Powstał plan dowożenia narciarzy z Karpacza do Pecu pod Śnieżką w Czechach. Wszystko za sprawą kolei, która przewoziłaby turystów pod Karkonoszami.
Według projektu pociągi ruszą w pierwszą trasę w 2020 roku. Kolej połączy 10-kilometrowy odcinek pomiędzy Karpaczem, Szpindlerowym Mlynem, Pecem pod Śnieżką oraz Svobodą nad Upą. Przejazd całą trasą trwałaby 15 minut. Do czasu powstania obie miejscowości zostaną skomunikowane skibusami.
Lepsze trasy narciarskie
Granica Polski z Czechami zostanie przekroczona w okolicach Czarnego Grzbietu. Władze Karpacza są w stałym kontakcie z czeskimi.

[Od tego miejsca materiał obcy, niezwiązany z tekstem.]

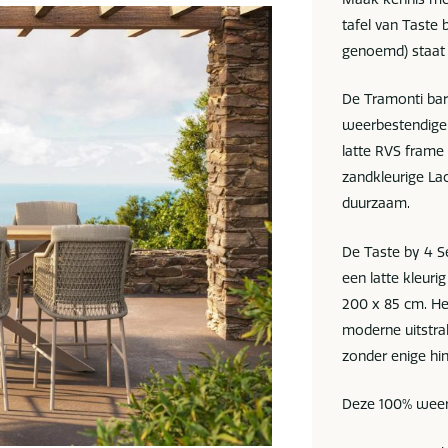
tafel van Taste 
genoemd) staat 
De Tramonti bars
weerbestendige 
latte RVS frame
zandkleurige La
duurzaam.
De Taste by 4 S
een latte kleur
200 x 85 cm. Het
moderne uitstral
zonder enige hin
Deze 100% weerb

- Pod względem narciarskim nawet nie możemy się z Pecem porównywać, już dawno nas wyprzedzili. Nie będę oszukiwał ludzi, że mamy dobrą ofertę narciarską na Kopie. Skoro nie mogę jej dać w Karpaczu, to chcę żeby nasi goście mogli z niej skorzystać w Czechach. Przed sezonem zimowym skomunikujemy skibusami obie miejscowości – informuje Radosław Jęcek, burmistrz Karpacza. - Turyści będą spali w Polsce, bo Karpacz wciąż dominuje infrastrukturą hotelową, ale na nartach pojeżdżą w Czechach. Nie ma co tego ukrywać, że już teraz zimą do Pecu ciągnie sznur aut. 70 procent narciarzy na tamtejszych nartostradach to Polacy – powiedział przedstawicielom mediów.
Ambitny projekt
Koszt budowy szacuje się na miliard euro w Czechach oraz 170 mln euro w Polsce.
- To jest bardzo ambitny projekt, ale może się nigdy nie zwrócić. Choć może nie mieć uzasadnienia ekonomicznego, korzyści dla całego regionu byłyby ogromne. – uważa dyrektor GW Train Regio František Kozel.
Aby projekt powstał, niezbędne jest uzyskanie pieniędzy z unijnego programu współpracy transgranicznej.